Indeed, large racial disparities in performance on written tests used by employers and others have long existed throughout the country. That’s what one might expect, given data showing that the average black high school graduate has learned no more than the average white or Asian eighth-grader. But the law treats these disparities as evidence of racial discrimination. Many employers, therefore, seek to avoid liability by giving racial preferences to minorities, and they will continue to do so unless and until the Supreme Court modifies, or clarifies, the law.
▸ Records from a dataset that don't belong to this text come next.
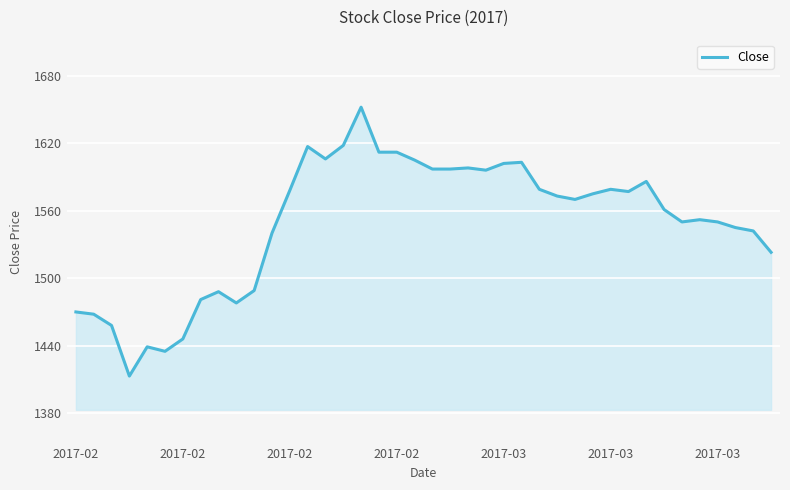

Does the chart display data point markers on the line(s)?

No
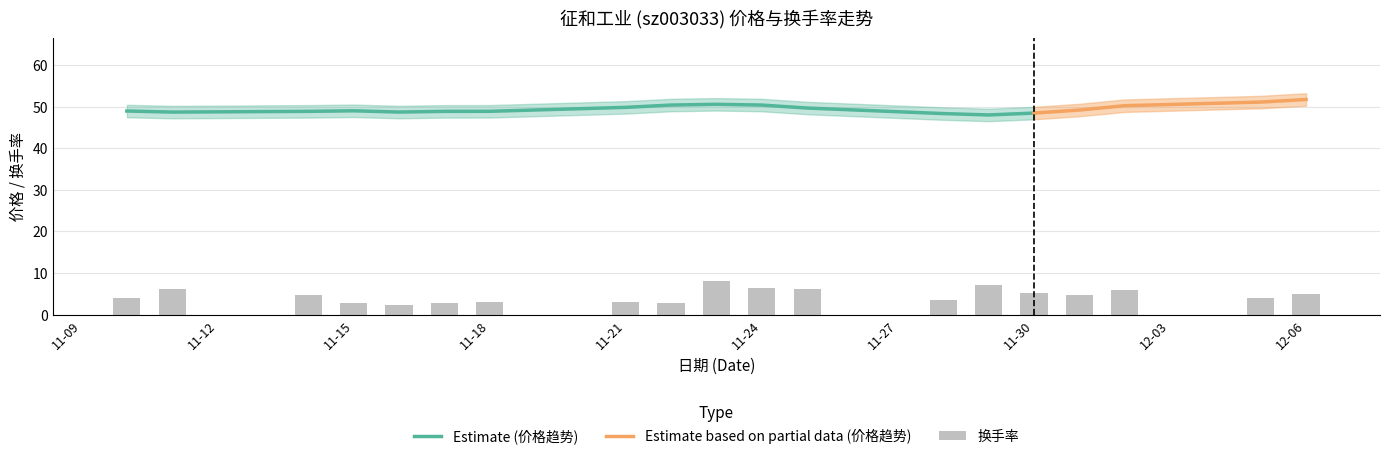

The 换手率 series shows 4.0 at 2022-12-05. True or false?

True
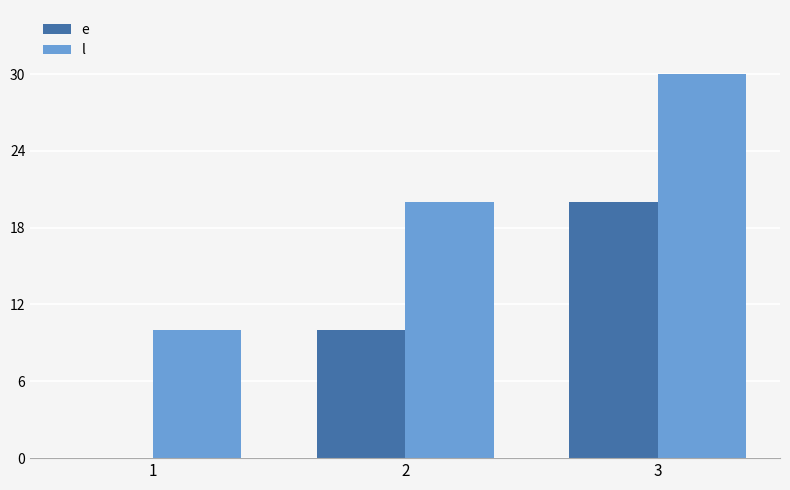

Reading left to right, list all the values displayed in this chart.

e: 0	10	20
l: 10	20	30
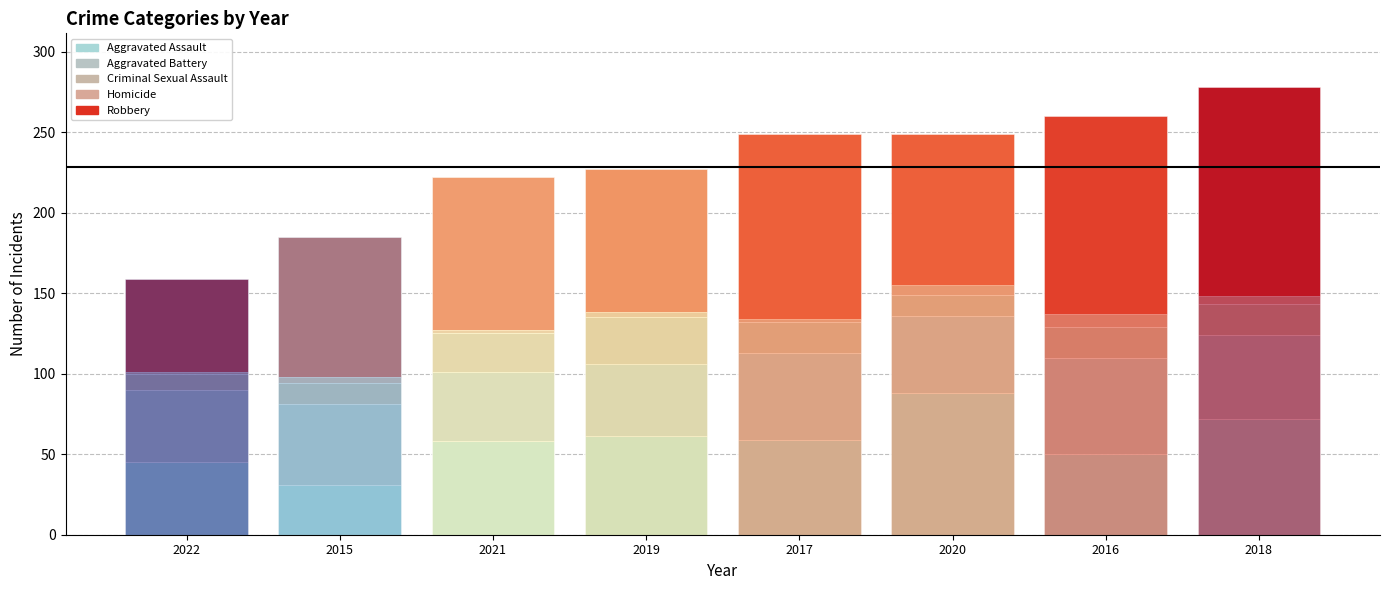

Reading left to right, transcribe all the data shown in this chart.

Aggravated Assault: 45	31	58	61	59	88	50	72
Aggravated Battery: 45	50	43	45	54	48	60	52
Criminal Sexual Assault: 10	13	24	29	19	13	19	19
Homicide: 1	4	2	3	2	6	8	5
Robbery: 58	87	95	89	115	94	123	130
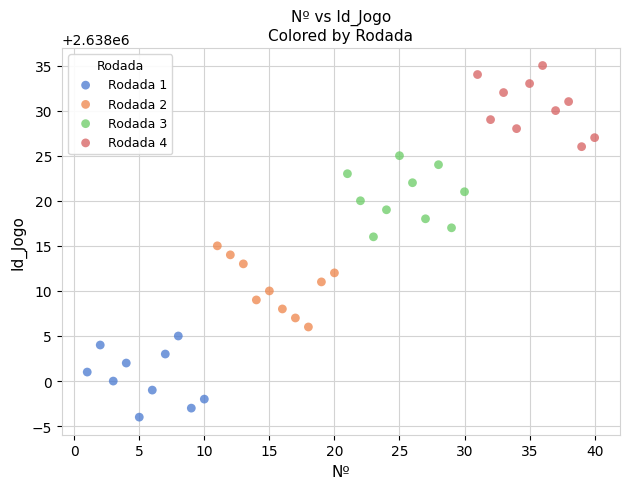

Which series reaches the maximum Y coordinate?

Rodada 4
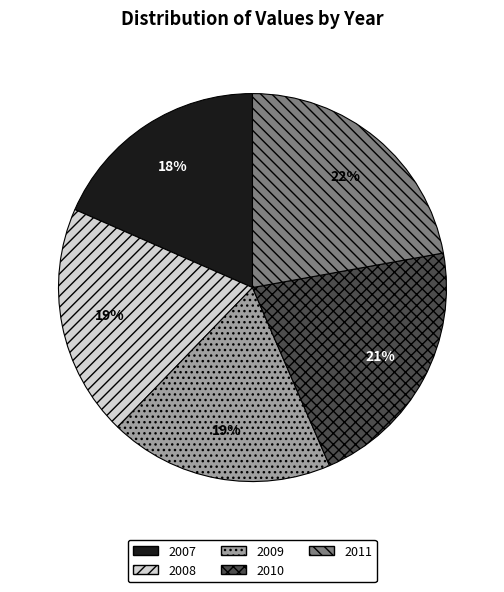

What is the ratio of the value at 2011 to the value at 2007?

1.2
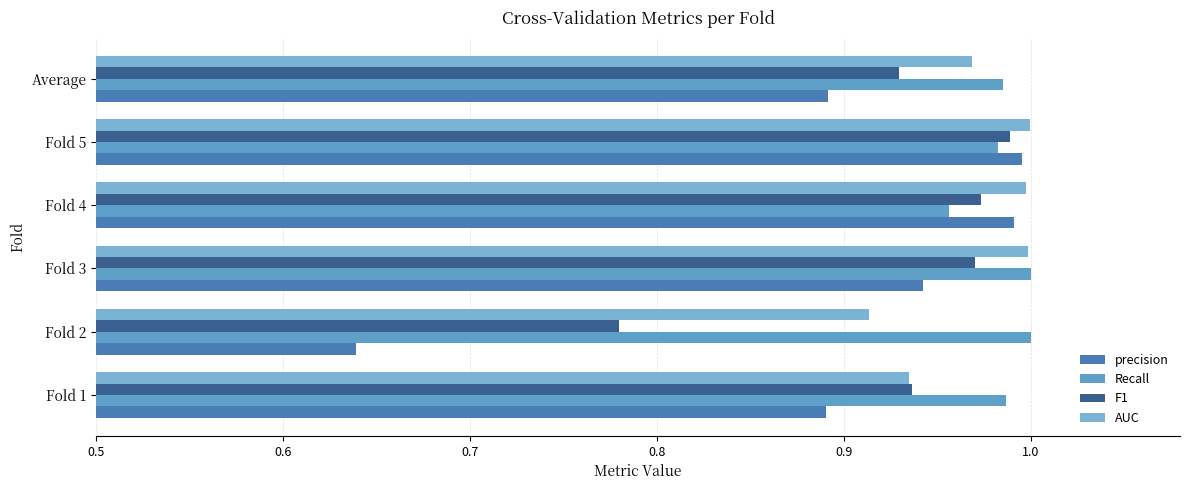

How many series are shown in this chart?

4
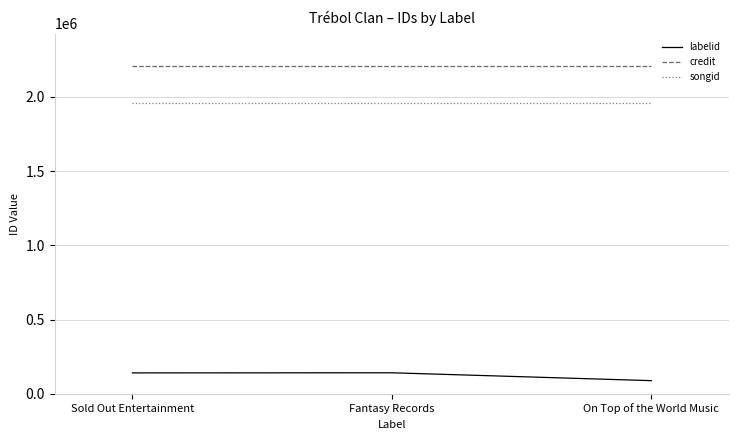

What is the highest value of the songid series?

1962670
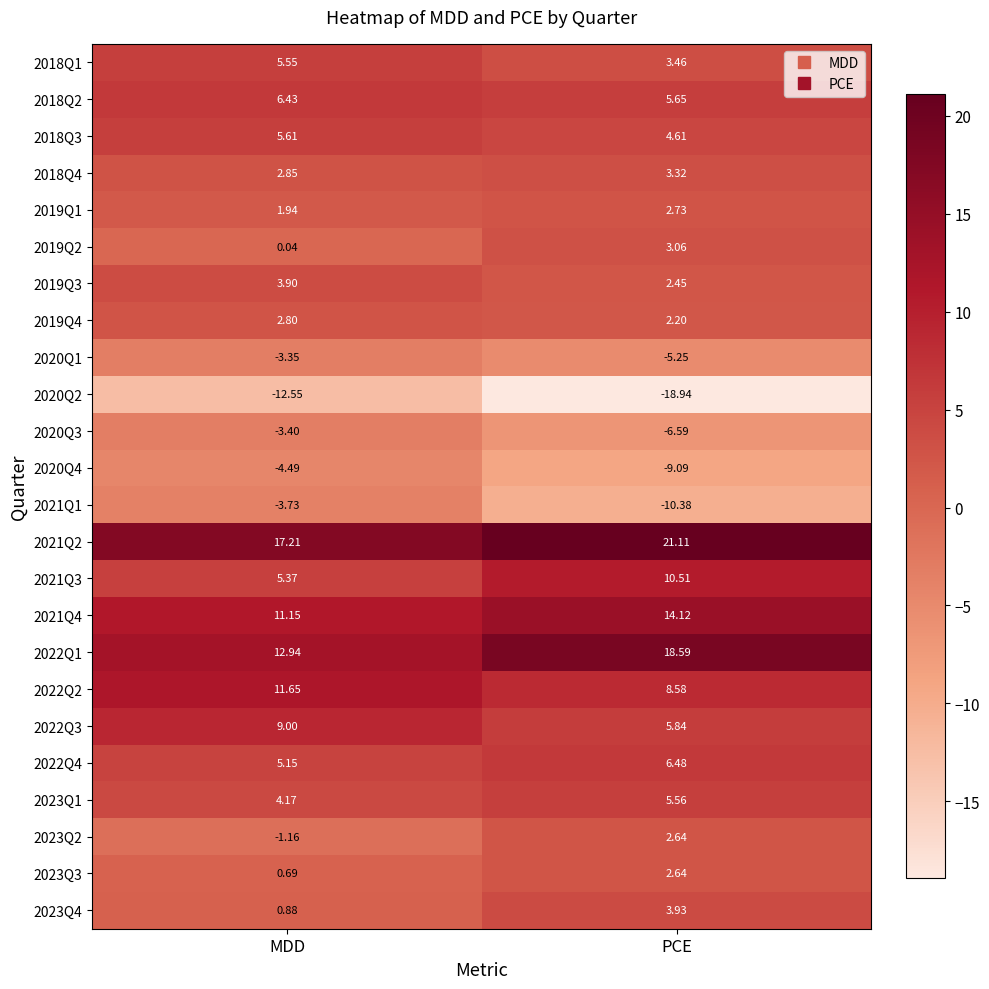

At which category does the chart reach its peak across all series?

PCE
Racial politics clearly did figure in the city’s denial of promotions to the white and Hispanic firefighters. Politically powerful African-American leaders made it clear that if not enough blacks were eligible for promotion, then no whites should be promoted either. One was the Rev. Boise Kimber, who disrupted meetings of the city’s civil service board and warned its members of a “political ramification” if they certified the exam results. Kimber was a key vote-getter for Mayor DeStefano, who had made the minister chairman of New Haven’s Board of Fire Commissioners despite his 1996 felony convictions (reported by the New Haven Register) for perjury and stealing money from an elderly woman’s burial fund.
The city’s other reasons for wanting to give more promotions to minority firefighters—diversifying the upper ranks, and providing role models for younger black and Hispanic firefighters—are entirely laudable. But at what cost to those who work hard and play by the rules only to be turned aside for being the wrong color?
“Most working- and middle-class white Americans don’t feel that they have been particularly privileged by their race,” Obama said in his much-acclaimed March 18 speech about race. “So when they . . . hear that an African-American is getting an advantage in landing a good job or a spot in a good college because of an injustice that they themselves never committed . . . resentment builds over time.”
So it does. But based on Obama’s record and the views of the civil-rights specialists on his transition team, there is every reason to worry that he will appoint civil-rights enforcers, judges, and justices bent on perpetuating the race-based discrimination against whites (and Asians) in many walks of life that is exemplified by the New Haven firefighter case.
I suspect that deep down, Obama would appreciate the simple injustice of the New Haven firefighter case. It would be most interesting to find out.